Why are Banks Wobbly and What About JP Morgan?

Under normal circumstances it might be expected that rising interest rates are good for the bottom line of the banks as the rates they charge many customers rise for loans which the bank secured at historically lower rates. Indeed this proved to be the case in 2022, particularly as the year progressed and rates continued to jump.


 

JPMorgan chairman and CEO Jamie Dimon said, “JP Morgan Chase reported strong results in the fourth quarter as we earned $11.0bn in net income, $34.5bn in revenue and an ROTCE of 20%, while maintaining a fortress balance sheet and making all necessary investments” (International, 2023). So in these circumstances why are banks suddenly wobbling and what are the implications for JP Morgan? Potential problems arise because balance sheets are no longer the “fortress” that Jamie Dimon characterizes. An outcome of the Global Financial Crisis was Banks were required to beef up their balance sheets but rising interest rates have degraded these assets, particularly bonds (whose value is inversely related to interest rates). Thus, as the Fed pushed up interest rates the Securities held by the banks progressively fell in value. So, as in the case of SVB if depositors decide to withdraw their funds the banks sell bonds and realise their losses. While last week the ECB went ahead with another interest rate hike, the Fed have not. In contrast to the signals sent last month that rate hike cycle had not ended, the Fed may now decide to reverse their policy. Maintaining inflation targets is a key Central Bank responsibility but so too is safeguarding monetary and financial stability. 

 

What are the implications for JP Morgan?

Firstly, and most importantly, there is a level of optimism banks will ride out this crisis and contagion will be avoided, although that will always be the “public” line to avoid panic. Secondly, JP Morgan is less vulnerable than many banks, as early as 2021, they switched to a policy of “effectively stockpiling” cash rather than buying Treasury Bonds as they worried higher inflation was a possibility and that the Fed would hike rates (Son, 2021). Finally, as pointed out in an editorial in this week’s Economist “at the largest banks, like JP Morgan or Bank of America, customers are sticky so rising rates tend to boost their earnings, thanks to floating rate loans. By contrast the roughly 4,700 small and mid-sized banks with total assets of $10.5 trn have to pay depositors more to stop them taking out their money” (Economist, 2023). Fingers crossed the optimism of recent days proves well place. 

 

 

Works Cited

Bank, W., 2023. Global Economic Prospectus, Washington: World Bank Group.

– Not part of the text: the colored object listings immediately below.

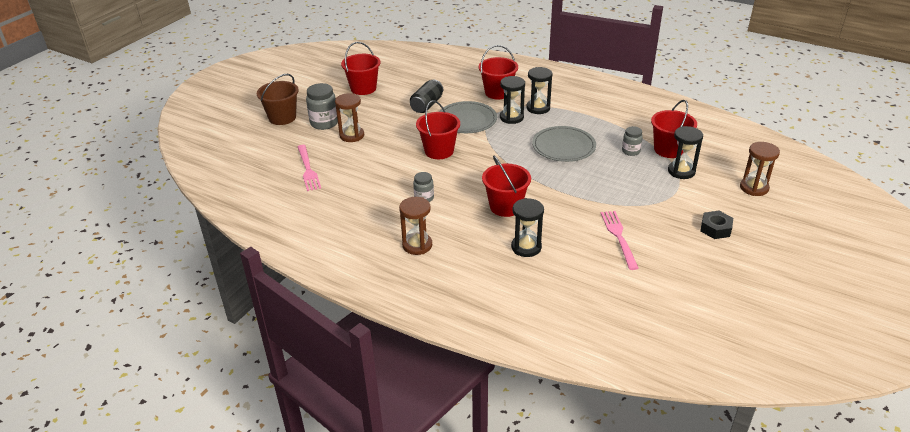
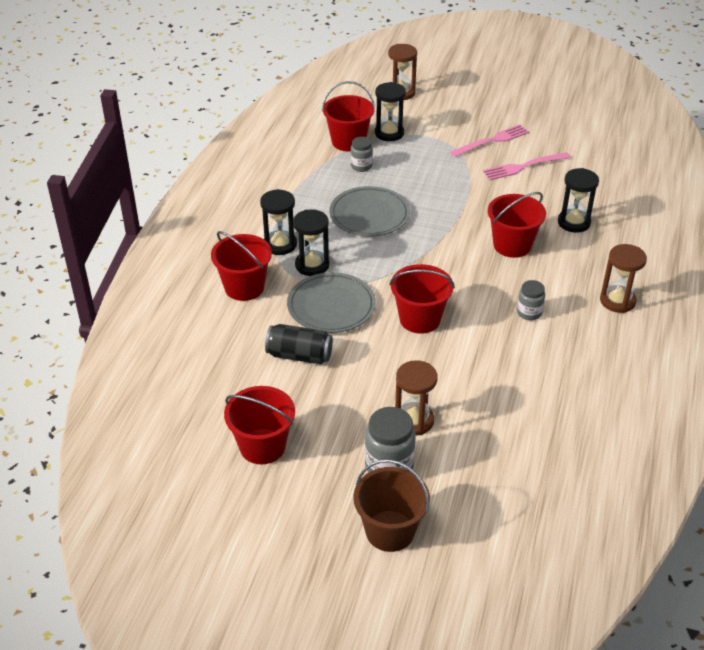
camera: 105 degrees left, 5 degrees up
pink fork [298,145,321,191] -> pink fork moved to [450,124,529,157]
black nut [700,211,733,239] -> none

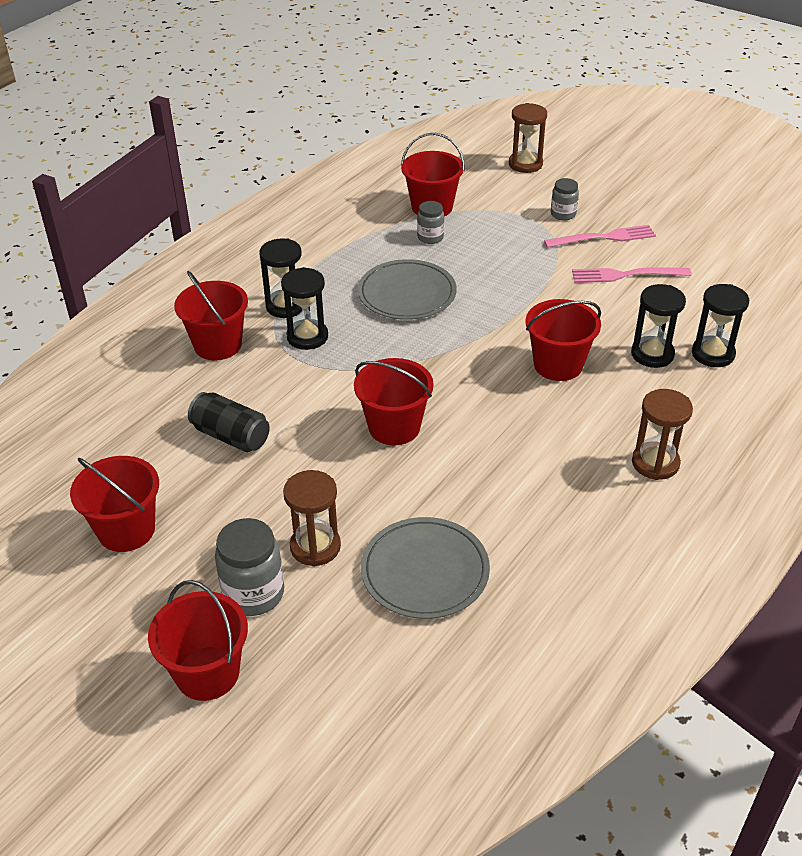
camera: 20 degrees right, 0 degrees up
grey plate [287,272,376,333] -> grey plate moved to [361,517,490,619]
brown bucket [353,459,430,552] -> red bucket [148,580,248,701]
black hourglass [375,82,406,141] -> black hourglass moved to [692,284,749,367]
grey jar [517,280,545,320] -> grey jar moved to [551,178,579,220]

Database, I. R. P., 2023. Inflation Reduction Act of 2022, s.l.: IEA.

Economist, 2023. What’s wrong with the banks. Economist, 16 March. 

HOUSE, T. W., 2022. Inflation Reduction Act Guidebook, Washington: THE WHITE HOUSE.

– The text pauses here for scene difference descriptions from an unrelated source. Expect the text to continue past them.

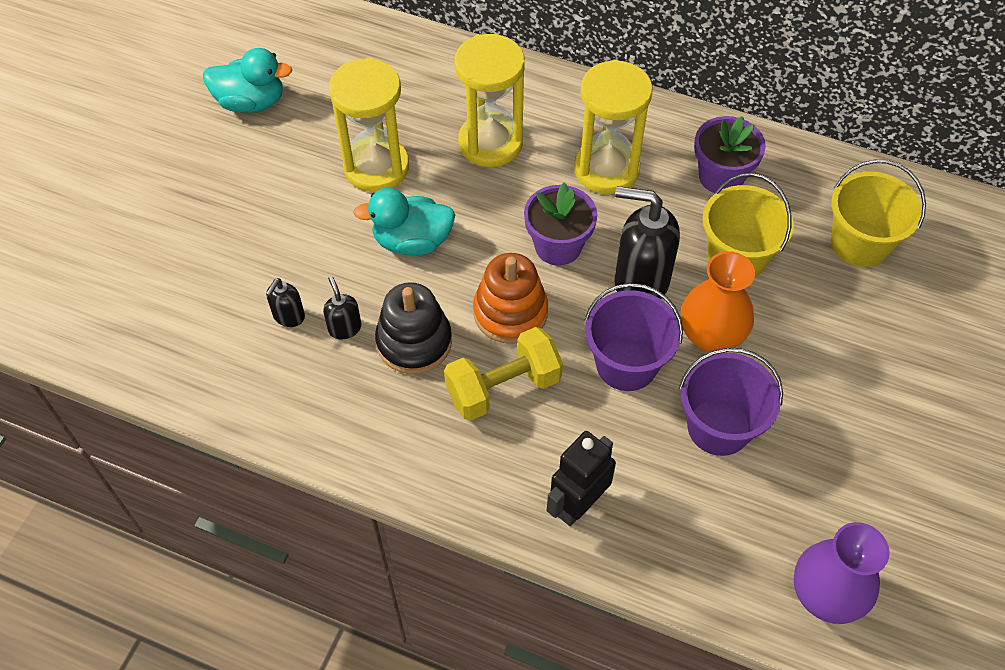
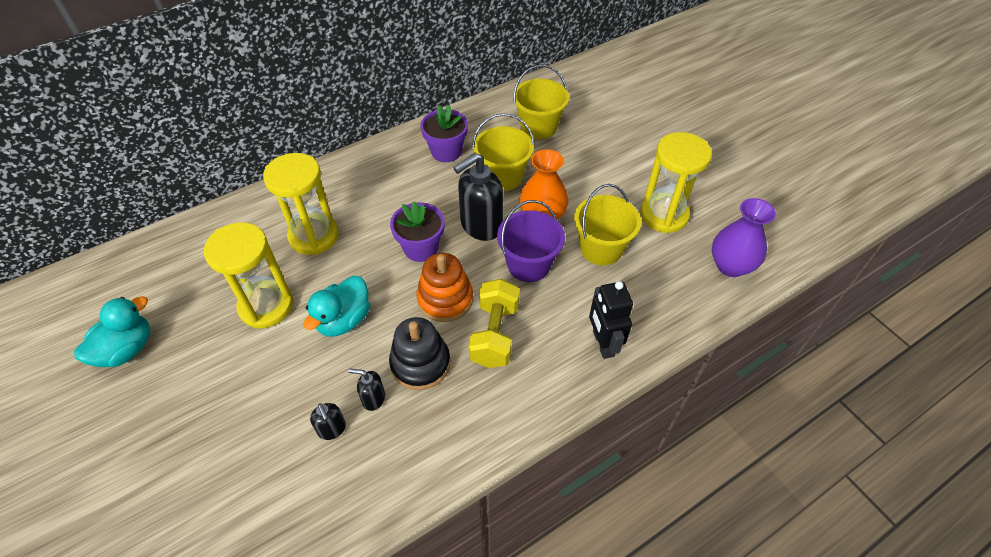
camera: 55 degrees left, 5 degrees down
yellow hourglass [574,59,653,194] -> yellow hourglass moved to [640,132,712,233]
purple bucket [679,348,783,456] -> yellow bucket [574,184,641,265]

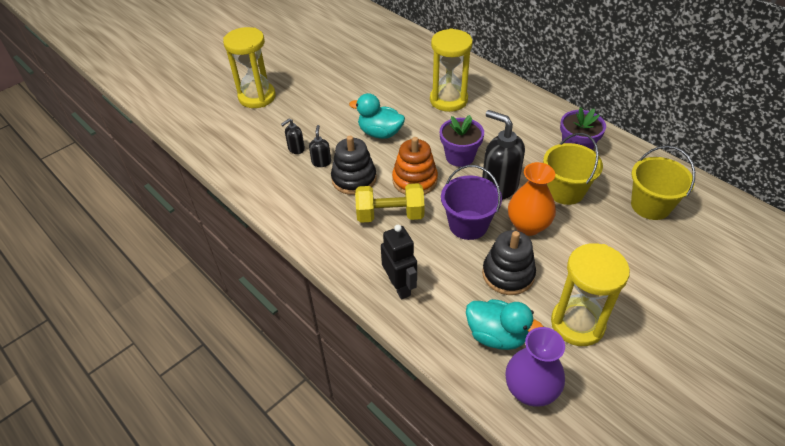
camera: 80 degrees right, 5 degrees down
turquoise duck [74,296,150,367] -> turquoise duck moved to [466,299,543,350]
yellow hourglass [204,222,293,329] -> yellow hourglass moved to [223,27,276,108]
yellow bucket [574,184,641,265] -> black stacking toy [482,230,536,295]
black robot [589,281,633,359] -> black robot turned 90 degrees clockwise [381,225,417,299]

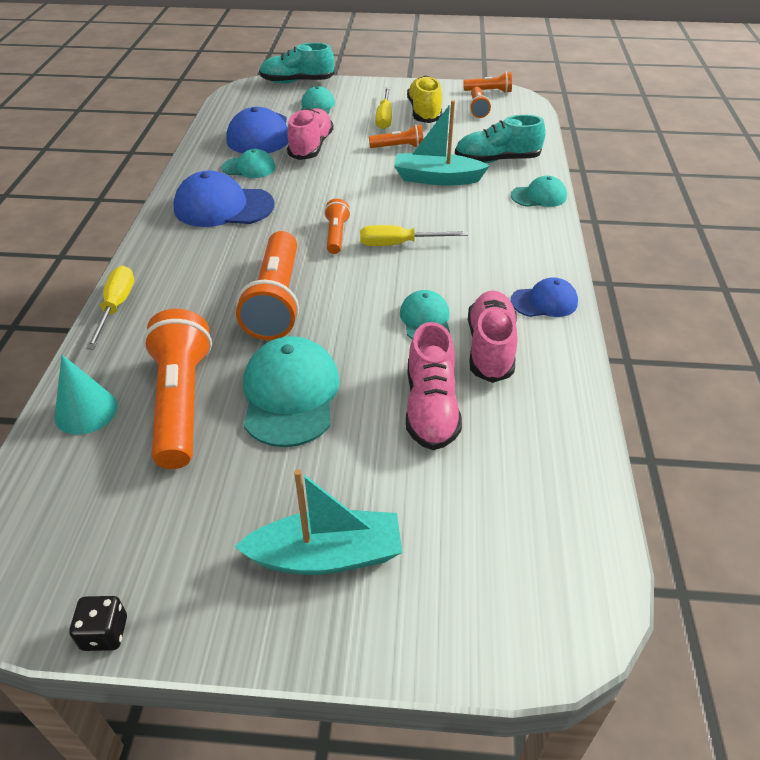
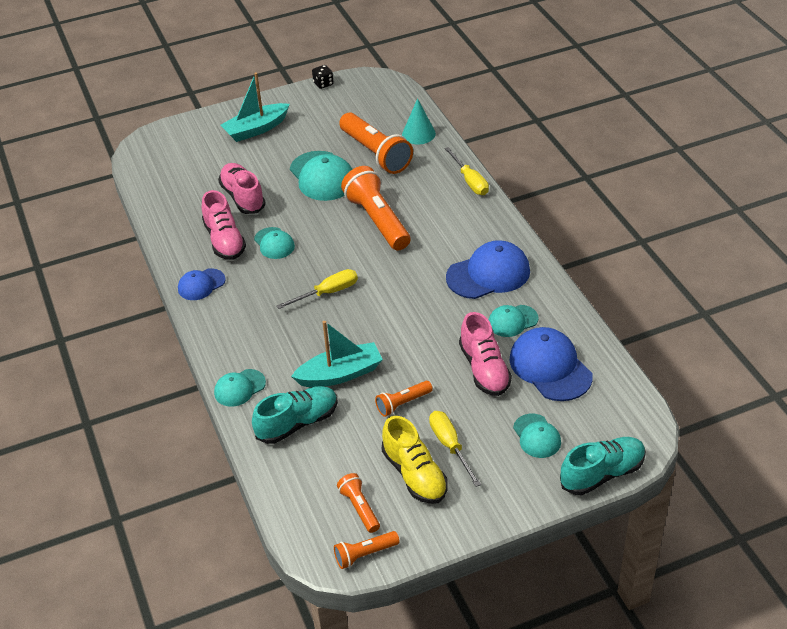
camera: 155 degrees right, 0 degrees up
orange flashlight [324,199,350,254] -> none

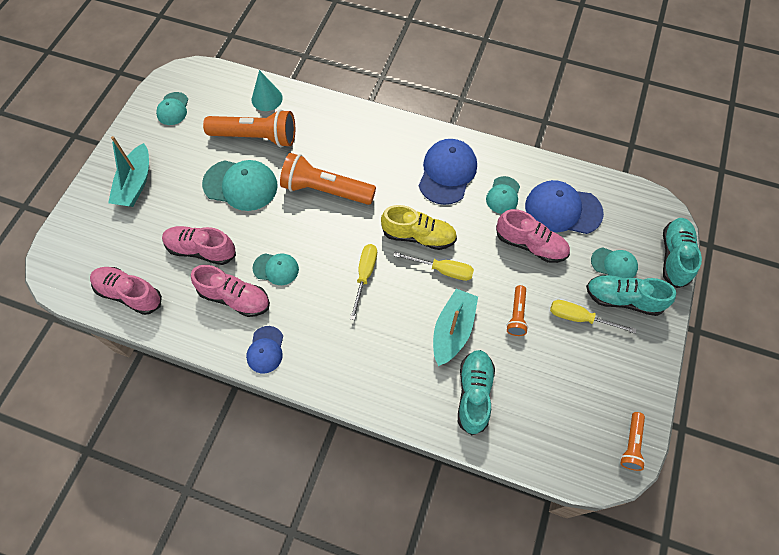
camera: 50 degrees left, 20 degrees up
turquoise cap [214,369,266,407] -> turquoise cap moved to [156,92,188,125]
black dice [312,65,334,89] -> none
orange flashlight [337,473,380,533] -> none
yellow shoe [382,416,448,504] -> yellow shoe moved to [381,205,457,250]
yellow screwdriver [444,147,489,195] -> yellow screwdriver moved to [393,252,474,281]
none -> pink shoe [90,267,162,315]
none -> turquoise shoe [586,275,676,316]

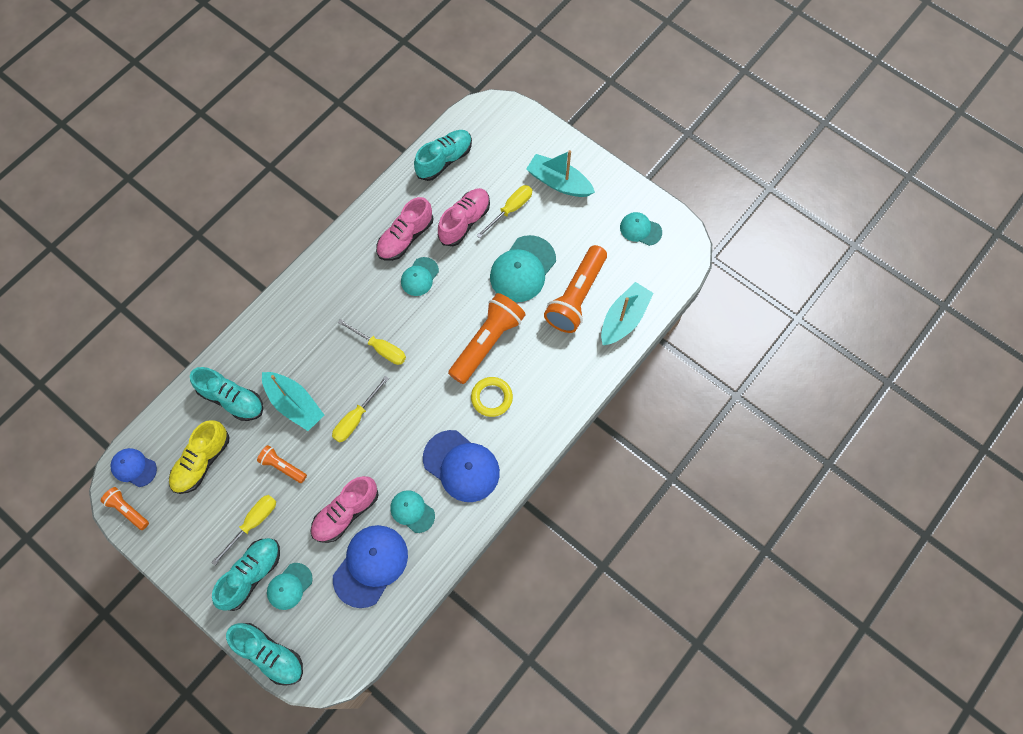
camera: 110 degrees right, 5 degrees up
pink shoe [90,267,162,315] -> turquoise shoe [414,130,472,181]
blue cap [246,326,283,373] -> blue cap moved to [111,448,157,487]
turquoise cone [252,70,283,111] -> turquoise boat [601,282,654,345]
yellow shoe [381,205,457,250] -> yellow shoe moved to [169,420,229,494]
none -> yellow ring [471,377,513,417]
none -> yellow screwdriver [476,185,532,238]

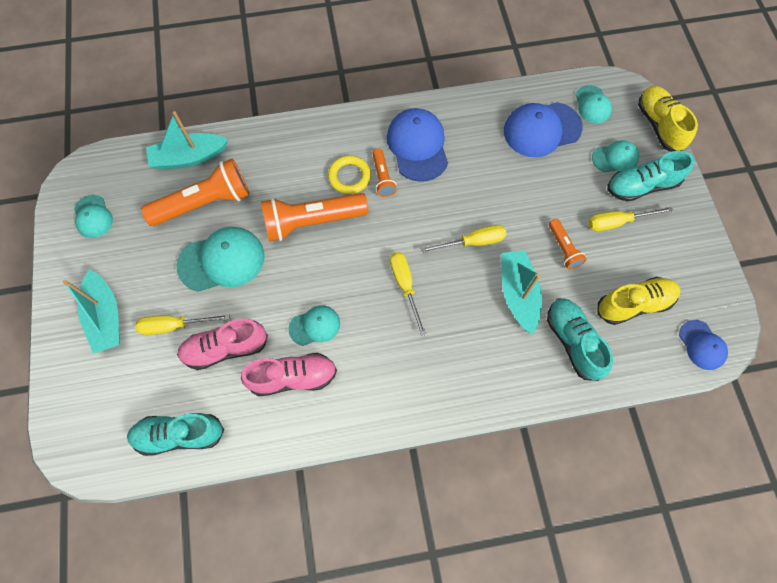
camera: 140 degrees left, 0 degrees up
orange flashlight [101,487,149,530] -> orange flashlight moved to [372,149,397,197]
turquoise shoe [226,623,303,686] -> yellow shoe [638,86,698,152]
pink shoe [311,476,379,543] -> none
turquoise cap [390,490,435,533] -> turquoise cap moved to [575,85,612,123]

International, P. B., 2023. JP Morgan Chase registers 6% rise in Q4 profit. [Online] 
Available at: https://www.privatebankerinternational.com/news/jpmorgan-chase-net-income/

Labor, U. S. D. o., 2023. Consumer Price Index Summary, s.l.: US Bureau of Labour Statistics.

Morgan, J., January 2023. 2023 Market Outlook: Stocks Set to Fall Near-Term as Economic Growth Slows , s.l.: JP Morgan.

Son, H., 2021. Jamie Dimon says JPMorgan is hoarding cash because ‘very good chance’ inflation is here to stay. CNBC, 14 June.